The C++ Standard Library provides a variety of algorithms which coupled with their generality, make them greater alternate over user-defined code which might not be efficient. The advantage of the Standard Library algorithm is not only the freedom of containers choice for the user but also the flexibility it offers via predicates. But in few cases depending upon the choice of container, certain Standard Library algorithms may not work. For example, std::list container can not be used along with std::sort algorithm as iterator required by std::sort should support random access.

The basic binary search algorithm involves calculating the midpoint of a range of values or containers and then checking the value at that midpoint. Since std::list does not support random access iterator, then how does the std::binary_search algorithm work with std::list? The only way to access a node or link of std::list is to traverse one link at a time till we reach desired link location. Hence we can ask, how the std::binary_search algorithm works perfectly well with std::list?

To solve the ugly traversal through std::list, the Standard Library of C**++ **relies on the template magic of std::distance and std::advance. For example, to calculate the midpoint in std::list, Standard Library uses std::distance which returns the numerical distance between the first and the last iterator. This distance is then divided by two to get the midpoint in the std::list and then std::advance is called to move the iterator forward by that amount to get to the midpoint range.

The advantage of this approach is the std::distance and std::advance are function templates and they are defined to work with any type of container iterator.
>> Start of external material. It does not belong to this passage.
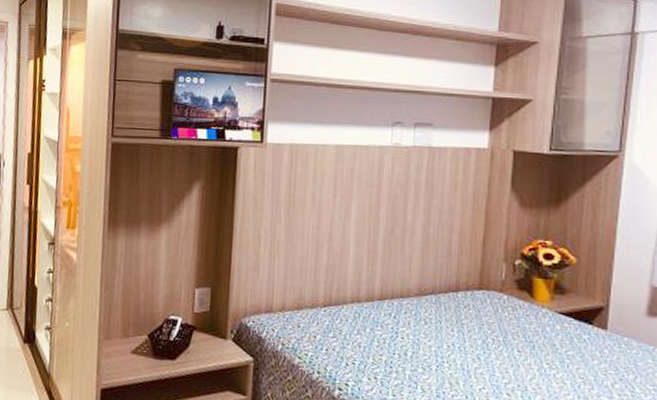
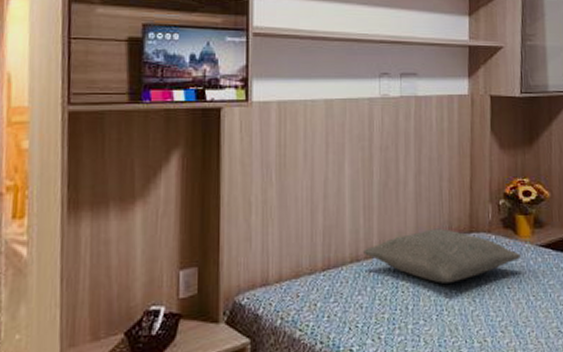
pillow: none [365,280,537,337] -> present [363,228,522,283]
Let's try to implement our own binary search for std::list to understand this concept better.

```
// binary search for list<string>
#include<iostream>
#include<list>
#include<vector>
#include<string>
#include<iterator> // used for implementing binary sort for list
using namespace std;
bool binary_search_list(list<string>::iterator first, list<string>::iterator last, string val)
{
list<string>::iterator middle;
iterator_traits<list<string>::iterator>::difference_type count, step;
count= distance(first, last);
while(count>0)
{
middle= first;
step=count/2;
advance(middle, step);
if(*middle==val)
return true;
else if(*middle<val)
{
advance(middle, 1);
first=middle;
}
else
{
advance(middle, -1);
last=middle;
}
count= distance(first, last);
}
return false;
}
int main()
{
list<string> fruits{"apple","banana","kiwi",
"pineapple","guava","orange",
"dragon fruit","mango","chicoo","watermelon"};
fruits.sort(); // binary search pre-requisit
cout<<"Printing sorted list of fruits:\n";
for(auto fruit: fruits)
cout<<fruit<<",\t";
cout<<endl;
string str_pattern="watermelon";
auto result=binary_search_list(fruits.begin(), fruits.end(),str_pattern);
if(result)
cout<<str_pattern<<" is present in list\n";
else
cout<<str_pattern<<" is not present in list\n";
return 0;
}
```

Output:

```
Printing sorted list of fruits:
apple, banana, chicoo, dragon fruit, guava, kiwi, mango, orange, pineapple, watermelon,
watermelon is present in list
```

**Conclusion**

As we have seen the Standard Library contains a rich collection of templated containers and algorithms which makes the task of solving many problems simpler. Understanding how STL containers and the algorithms are implemented gives us insight into how to write efficient and defect-free code.